In the passage on antibiotic prescriptions, what health problem can a strep infection cause if it is not properly treated?

● EXCERPTED PASSAGE
• • •
Most bacteria are harmless, even helpful; you wouldn’t hesitate to invite one into your home or digestive tract. In fact, several kinds already live there, symbiotically helping you digest food, destroying disease-causing cells and providing your body with the vitamins it requires.
Sometimes, though, you get a rough customer, something like Streptococcus, Staphylococcus or E. coli. It drops by uninvited, stirs things up and leaves you a feverish, swollen wreck. Whether it’s a boil, a bladder infection or a case of the clap, antibiotics such as amoxicillin are the weapons of choice for slowing or killing such bothersome bacteria. (Viral infections, which include colds, influenza or mononucleosis, are another matter; they do not respond to antibiotics so stop pestering your doctor to prescribe some, stop.)
Upon handing us our little white bag of healing, pharmacists traditionally instruct us to finish the entire 10-day prescription, even if our symptoms subside. Not doing so could mean a relapse or, in some cases, lead to more serious health consequences. Strep infections, for example, can cause heart problems if not properly treated.
But why 10 days? Why not seven or nine, or a nice round two weeks?
• • •
● PROVIDED DATA
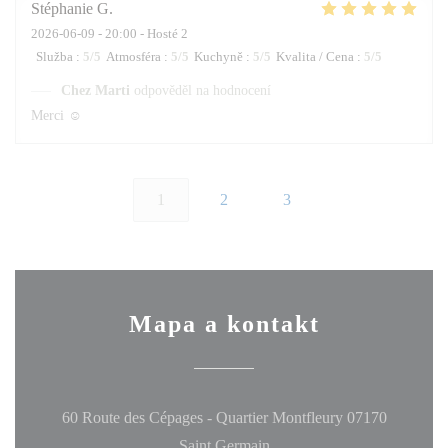
Stéphanie
G
2026-06-09
- 20:00 - Hosté 2
Služba
:
5
/5
Atmosféra
:
5
/5
Kuchyně
:
5
/5
Kvalita / Cena
:
5
/5
Chez Marti
odpověděl na hodnocení
Merci ☺️
1
2
3
Mapa a kontakt
60 Route des Cépages - Quartier Montfleury 07170
((otevře se v novém okně))
Saint Germain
• • •
● WRITTEN ANSWER
Heart problems.